Jahrelang habe ich Emails, die mir etwas bedeuteten, ausgedruckt und binden lassen. Irgendwann musste ich damit aufhören, weil der Schriftverkehr immer mehr zunahm und sich in meinem Zimmer die elektronischen Wortwechsel stauten. Früher hatte ich Papier nicht verschwenden wollen, jetzt waren die Worte, die ich am Computer verlor, nicht mehr greifbar, kein Grund also, mich zu beschränken. Löschen, das Wort war bislang nur im Zusammenhang mit Bränden verwendet worden, nun löschte ich alles Mögliche: Anfragen, Wünsche, Kritik, die Wirklichkeit. Besser gesagt, ich schob all das in den Papierkorb, der nichts mit gefällten Bäumen zu tun hatte, und frage mich bis heute: Wohin befördert er, was ich löschte?
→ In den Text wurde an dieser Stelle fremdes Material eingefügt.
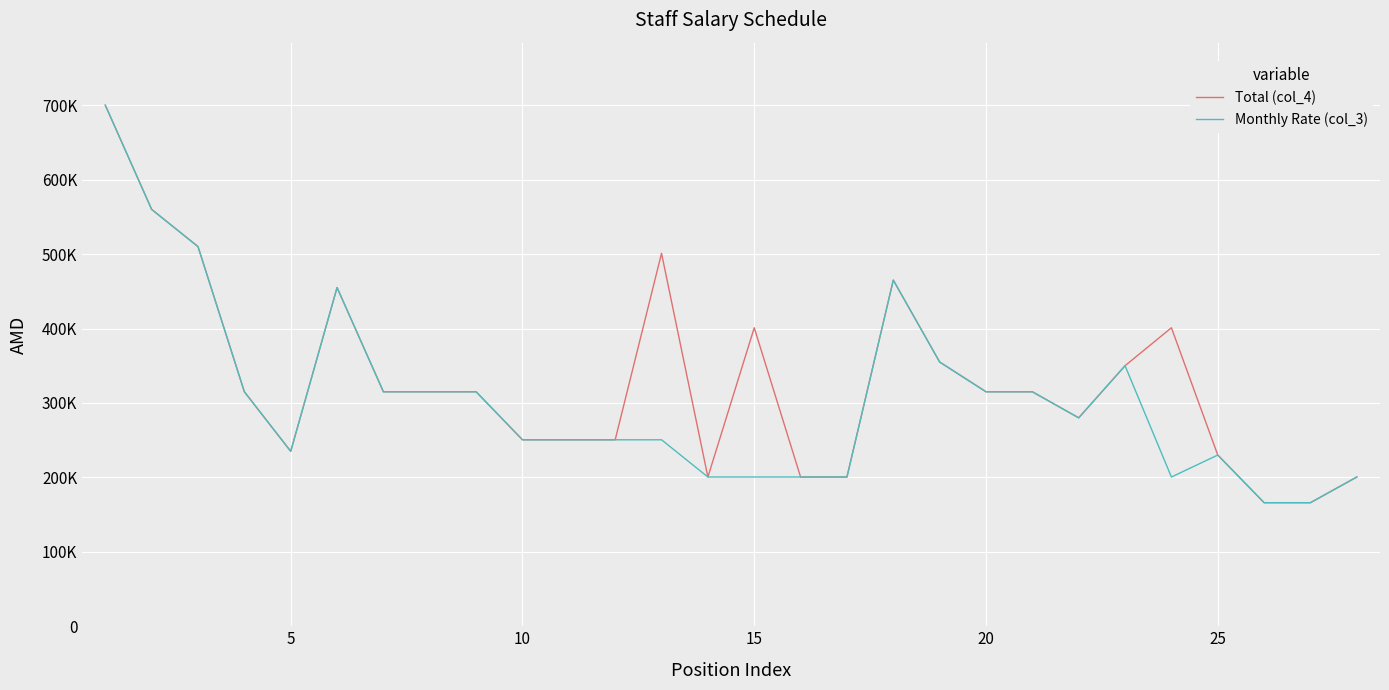

What is the difference between the second highest and minimum values in the Monthly Rate (col_3) series?

394000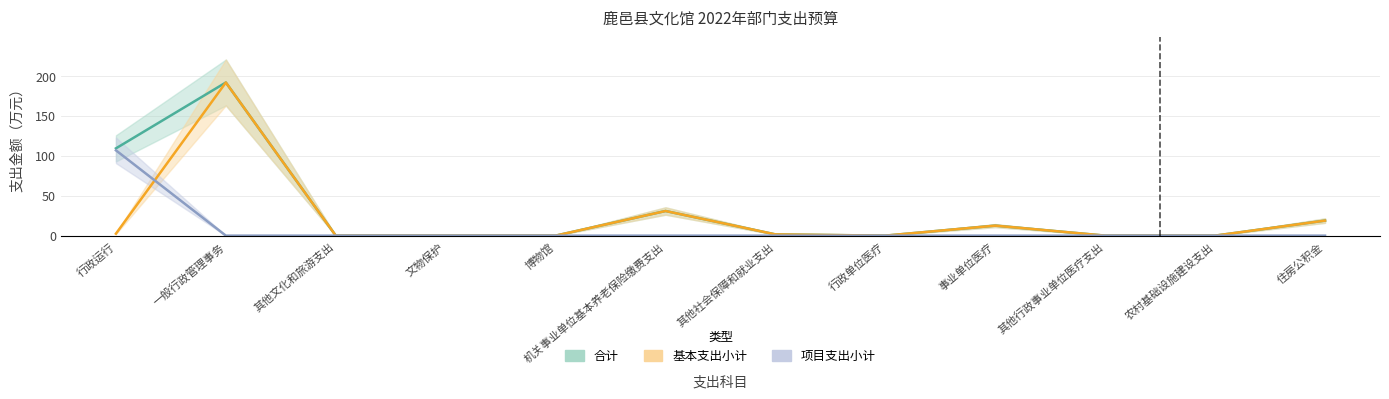

What is the sum of the 合计 values at 文物保护 and 行政运行?

109.5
Mein Computerbildschirm zeigt mir eine weiße Fläche, die mich an Papier erinnert. Doch senke ich den Kopf nicht mehr, sondern schaue geradeaus, ich atme nicht auf das, was ich tue, sondern dorthin, wo es ankommt. Die Tatstatur gibt ein wohltuendes Geräusch von sich, aber zwischen meinen Fingern und den Worten, die sie zustande bringen, liegt eine Distanz. Halten Sie das für absurd, meinetwegen, aber ich kann sie spüren. Manchmal durchschreite ich einen langen Korridor. Bisweilen überbrücke ich eine Schlucht. Meine Worte haben nicht mehr viel von mir, wenn sie auf dem Bildschirm ankommen, stehen nicht aufrecht, weil sie sich sicher fühlen, oder neigen sich nicht zu Erklärungen. Es ist durchaus hilfreich, die Gestalt meiner Sätze in Druckbuchstaben zu sehen. Aber wenn mein Handgelenk tagelang schmerzt, weil ich mal mit dem Stift schreibe, wenn ich schneller denke, als meine vernachlässigte Handschrift vorankommt, und wenn die Adressaten meiner Briefe dann nicht lesen können, was ich ihnen ungeübt offenbare, ist mir, als wäre die Verbindung zu der, die ich bin, bereits gerissen.

Alles fein, alles bestens, ich beschwere mich nicht, das käme nicht gut an. Man gilt als festgefahren, wenn man vor Neuerungen erst einmal abbremst, und in Beziehungen festgefahren zu sein, kommt generell einem Unfall gleich. Ich werde mich an ein Leben ohne Papier gewöhnen, mit Sicherheit, bin ja schon dabei. Aber auch das ist sicher: Dabei verändere ich mich. Ja! Verändern ist gut, ist leben. Es wird eine neue Beziehung geben. Vielleicht werde ich meinen neuzeitlichen Besitz in die Cloud verfrachten, das ist zwar eine Wolke, kein Ort also, nichts, in was ich hineinlangen und wo ich etwas, woran ich mich erinnere, ertasten kann. Aber auf gewisse Weise bleibt unsere Welt ja auch immer gleich. Einst mahnten meine Eltern vor Papierknappheit, heute liefern sich vom Papier befreite Menschen den Providern der Onlinespeicherplätze aus. Und auch die Fragen bleiben für immer auf der Welt. Funktioniert das in der Wolke wie auf der Erde: aus den Augen aus dem Sinn? Wird es denn zukünftig wenigstens noch ein bisschen Papier geben, auf dem ich mit dem Bleistift meine Gedanken ordnen kann? Und wenn, muss ich das heimlich tun? Und überhaupt (das ist ja die Frage, wegen der ich mich auf dieses Therapie-Selbstgespräch hier einlasse): Wer bin ich dann? Wer bin ich, wenn ich nicht mal mehr zu meinen Aussagen stehe? Im letzten Jahrzehnt habe ich mehr Worte gelöscht, als ich in all den Jahrzehnten zuvor zu Papier gebracht habe.